A key Senate Committee began hearings on suggestions from state officials, health care professionals and patients on how to fix problems with the Affordable Care Act. The Republican committee chairman, Sen. Lamar Alexander of Tennessee, and its top Democrat, Sen. Patty Murray of Washington, both expressed hope they could craft an agreement on some key issues.
Four weeks ago, it seemed implausible, as the Senate announced plans to vote on the third attempt to repeal and replace the ACA, also known as Obamacare, and Republican leaders suspended the work of the Health, Education, Labor and Pensions Committee.
Three weeks ago, it seemed impossible. Senate Republicans announced they did not have the votes to pass the latest version of health care reform and would concentrate instead on tax reform. Murray’s call to resume bipartisan talks seemed to fall on deaf ears. Later, President Donald Trump announced the end of federal cost-sharing reductions that lower insurance costs to some participants on Obamacare, prompting predictions of rate hikes in 2018.
Then on Tuesday, the chance of a bipartisan deal once again seemed possible. Alexander and Murray announced an agreement on a proposal to make key changes in Obamacare based on those hearings and later discussions with colleagues.
“We found there was much more we agreed on than disagreed on when it came to strengthening health care and controlling costs in the near term,” Murray said Tuesday in a speech on the Senate floor.
Some are things Republicans have advocated, such as high-deductible, lower-priced plans as an option for states, and others are key Democratic points, such as continued cost sharing reductions for at least two years.

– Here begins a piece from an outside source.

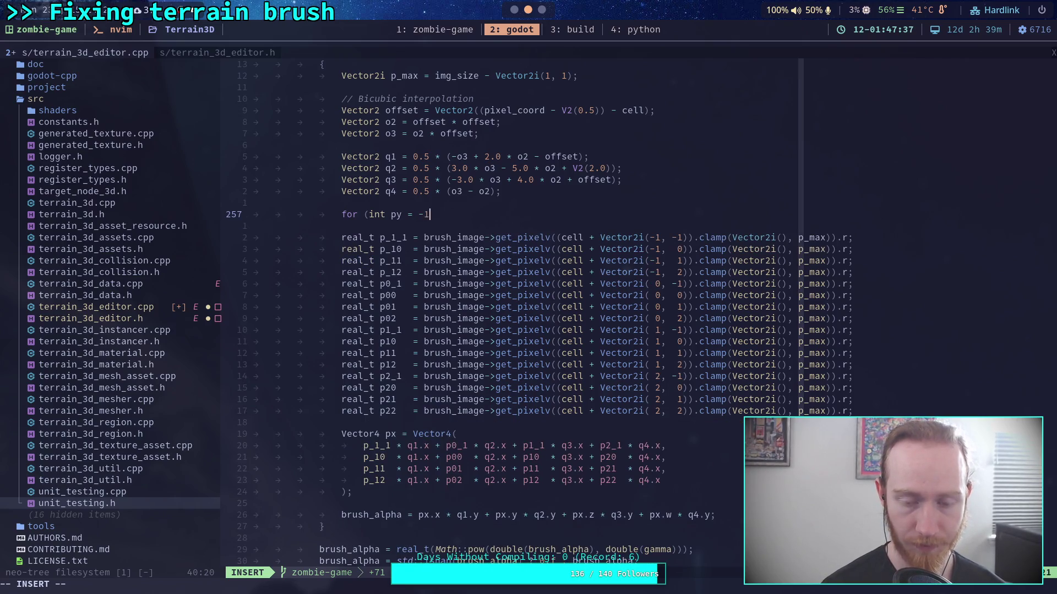
pyautogui.write('; py < ')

The bill isn’t drafted, but it even got a nod from Trump, who said during a press conference it could be “a very good solution” for one or two years until Republicans could repeal Obamacare.
Murray said she hopes the agreement can become law and would work with Democrats and Republicans to find support. The agreement was the product of the “regular order” of hearings and bipartisan compromise that could set Congress on a different path than the one it has been on for the last seven years, she said. But there are no guarantees.
“I’m encouraged by the progress we’ve made to prevent premium increases and to push back against President Trump’s recent actions, but this deal is not done yet,” she said in an email.